• Exercise prompt: Please print, word for word, every line from the one that contains "line: (1407, 679)" through the last line of the records, and nothing else.
▼
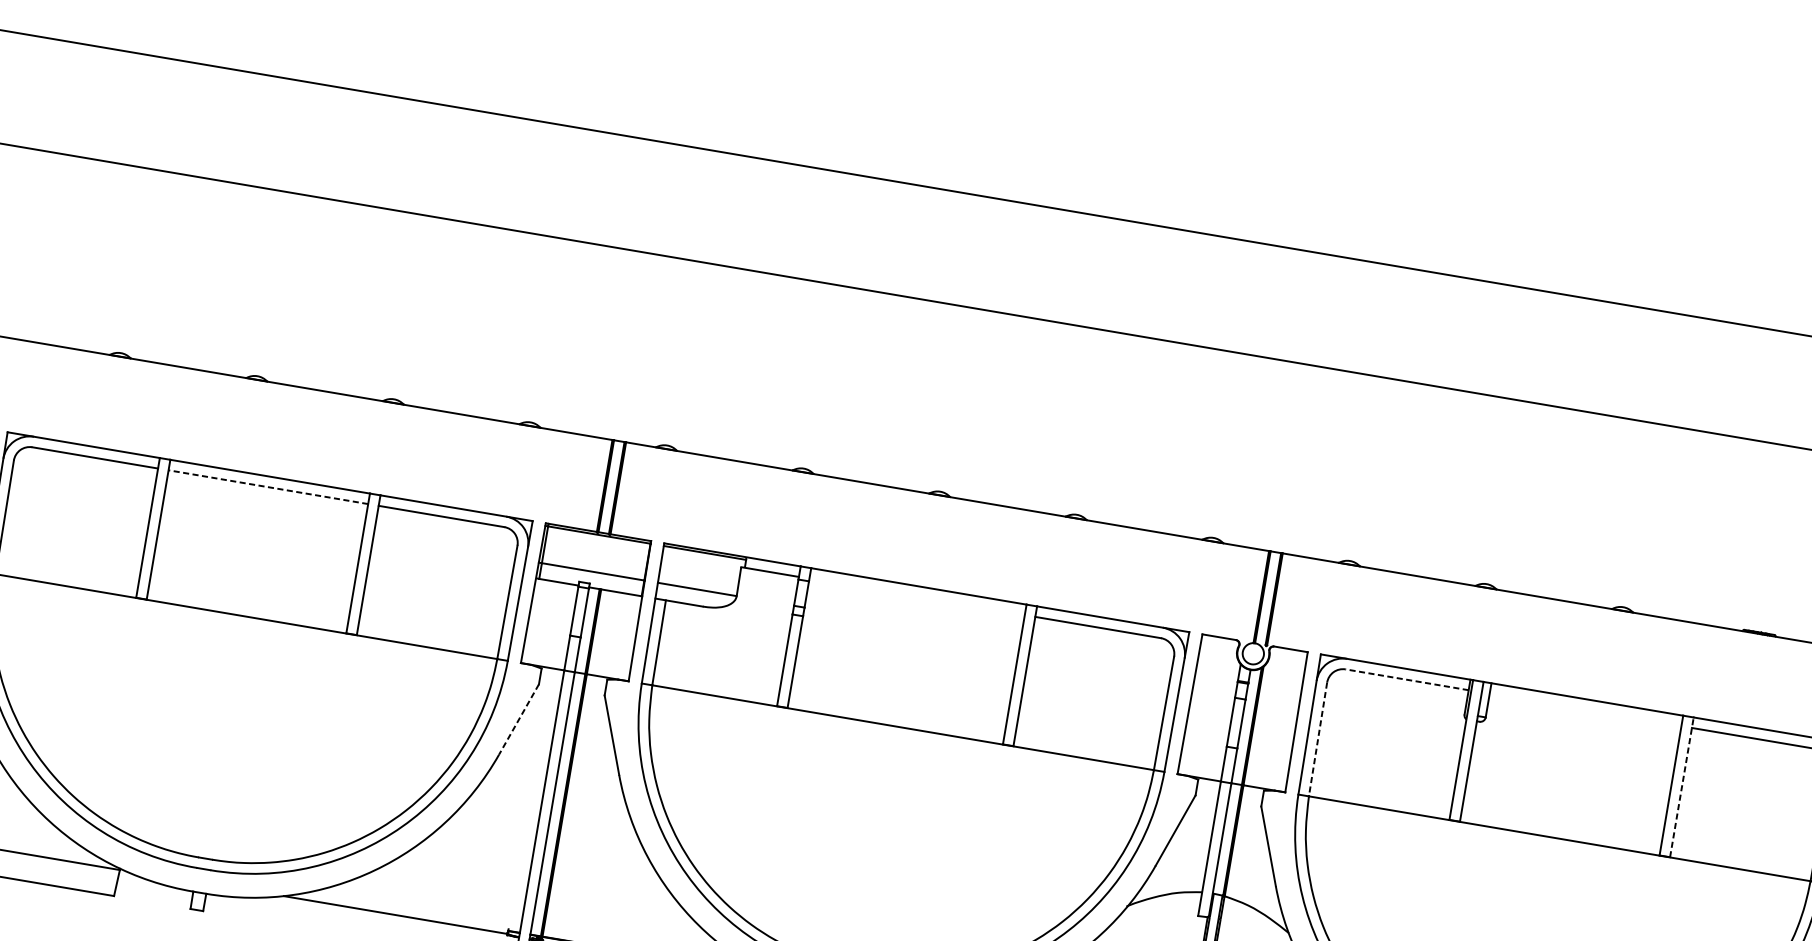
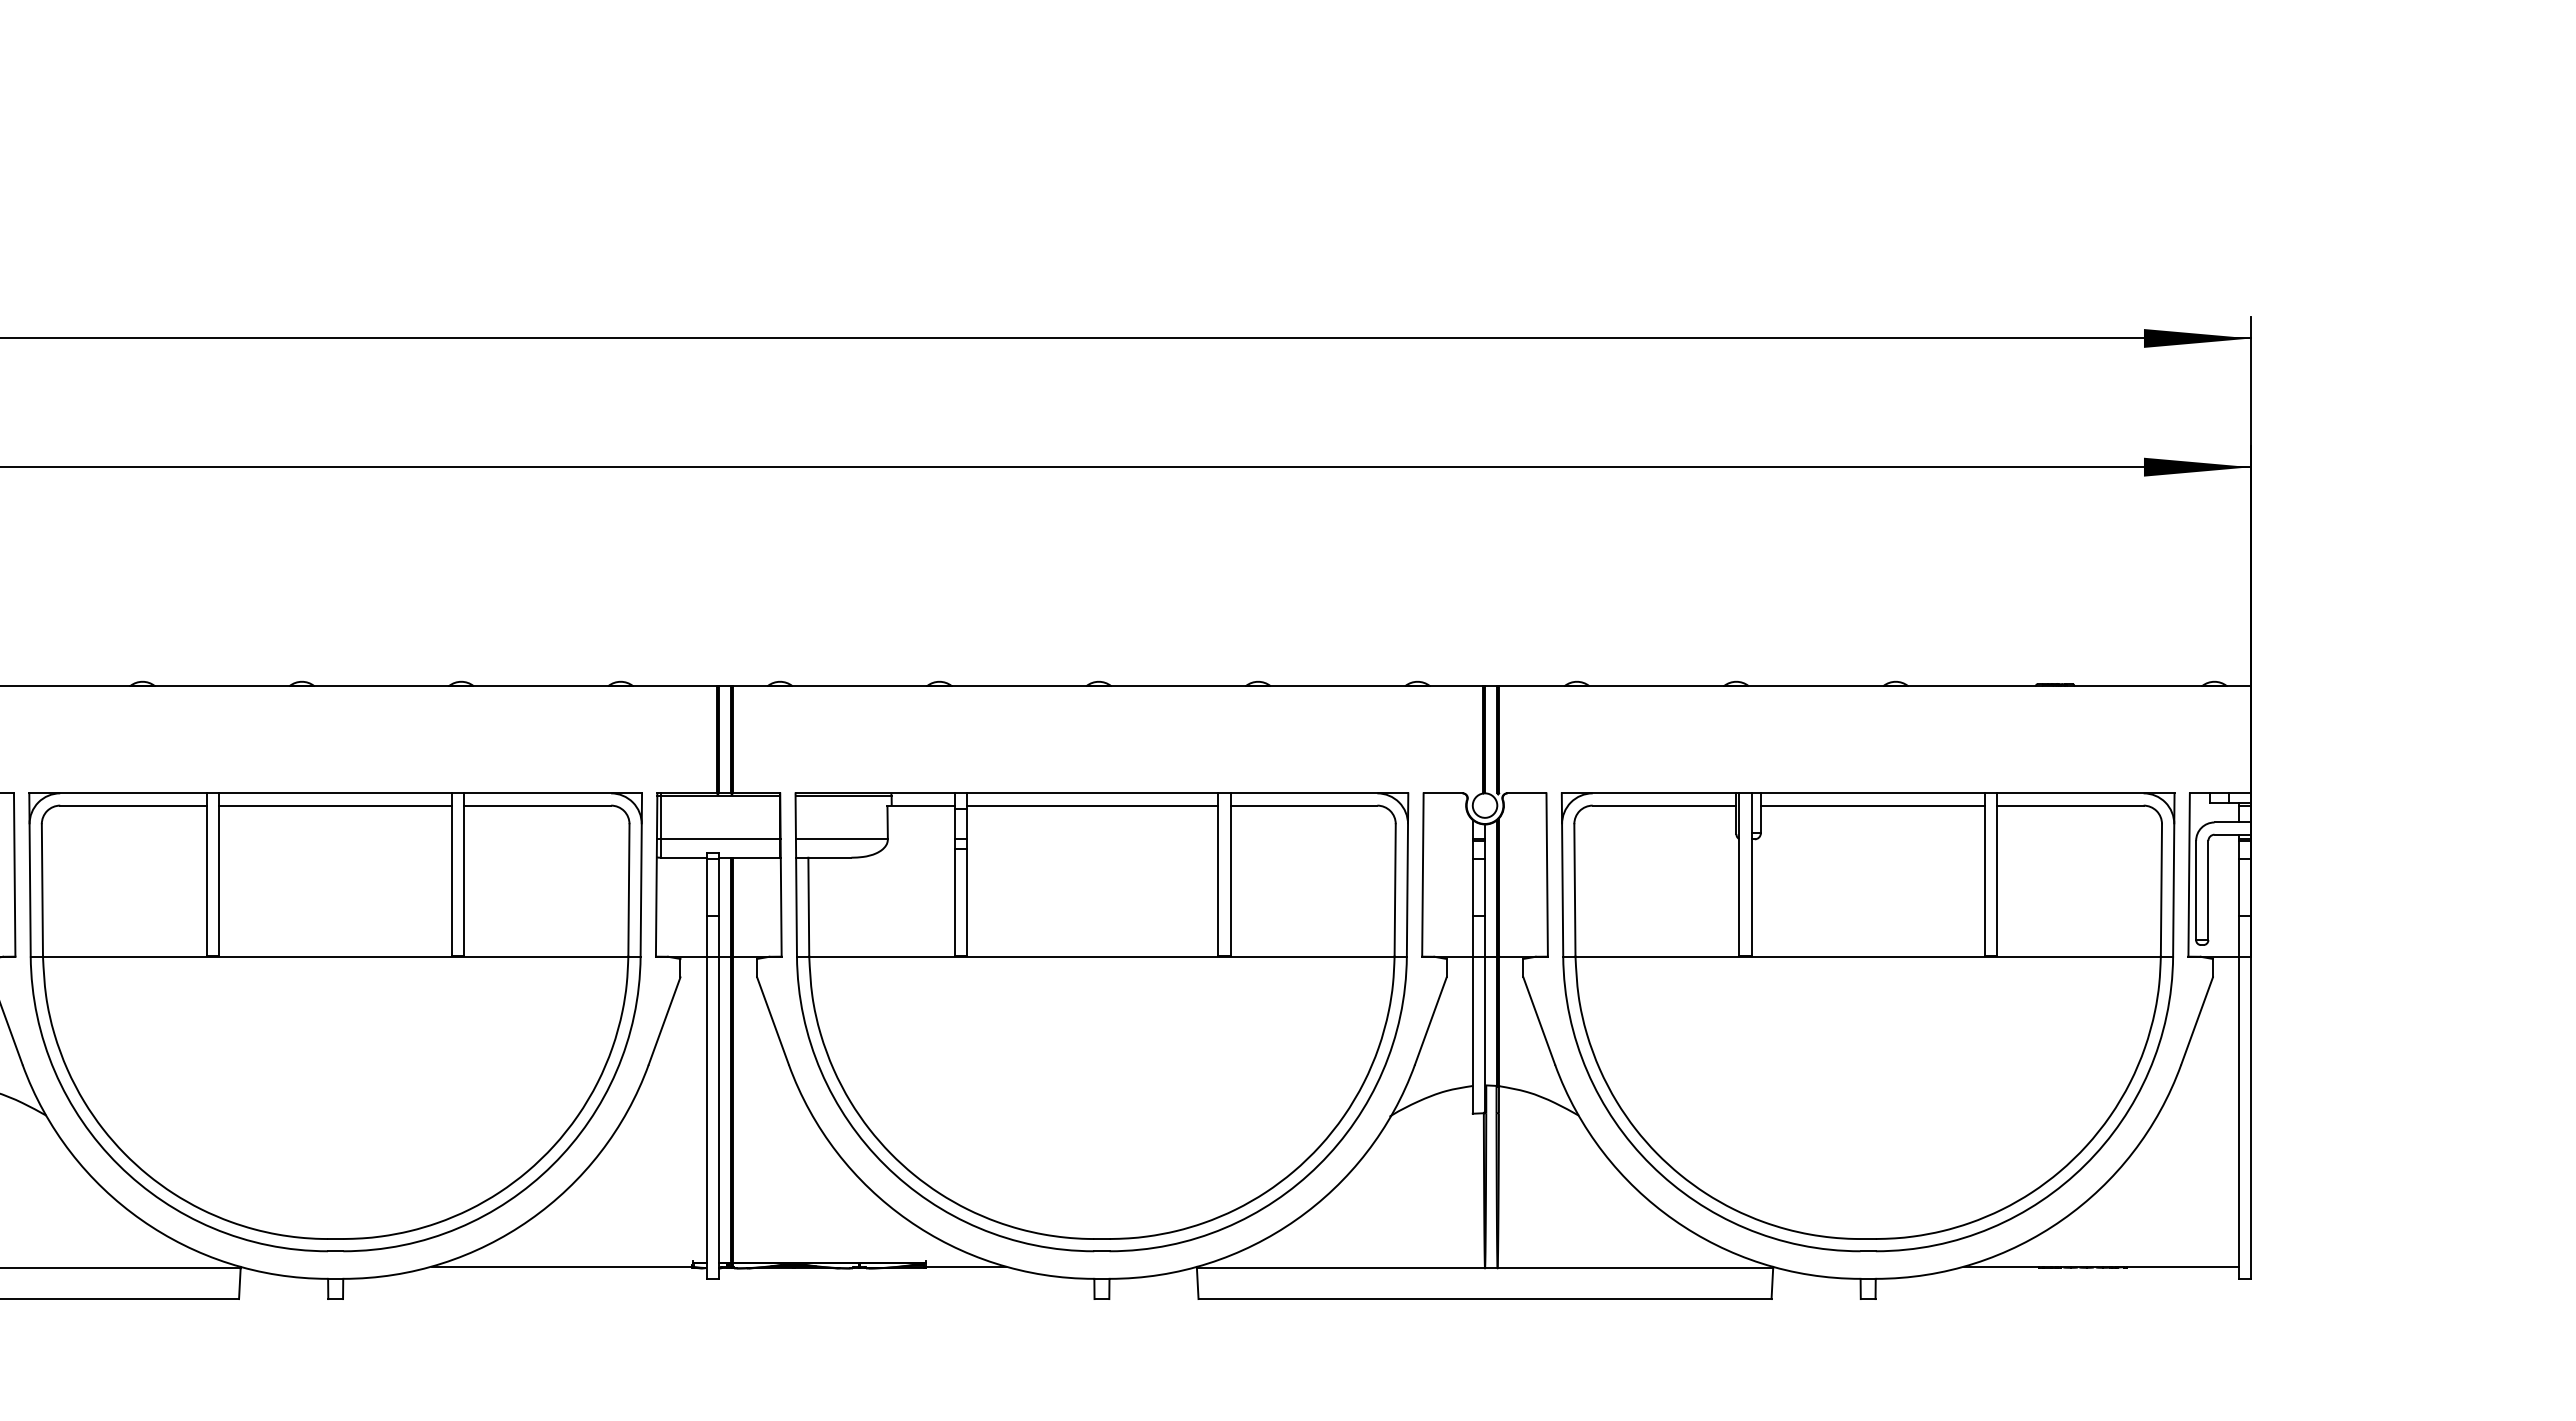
line: (268, 487) -> (335, 805), dashed -> solid
line: (916, 596) -> (1092, 805), added
line: (1407, 679) -> (1664, 805), dashed -> solid
line: (1585, 709) -> (1872, 805), added
line: (518, 719) -> (664, 1021), dashed -> solid
line: (1317, 739) -> (1574, 890), dashed -> solid
line: (1681, 786) -> (1996, 874), dashed -> solid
▲
• Response box:
line: (1407, 679) -> (1664, 805), dashed -> solid
line: (1585, 709) -> (1872, 805), added
line: (518, 719) -> (664, 1021), dashed -> solid
line: (1317, 739) -> (1574, 890), dashed -> solid
line: (1681, 786) -> (1996, 874), dashed -> solid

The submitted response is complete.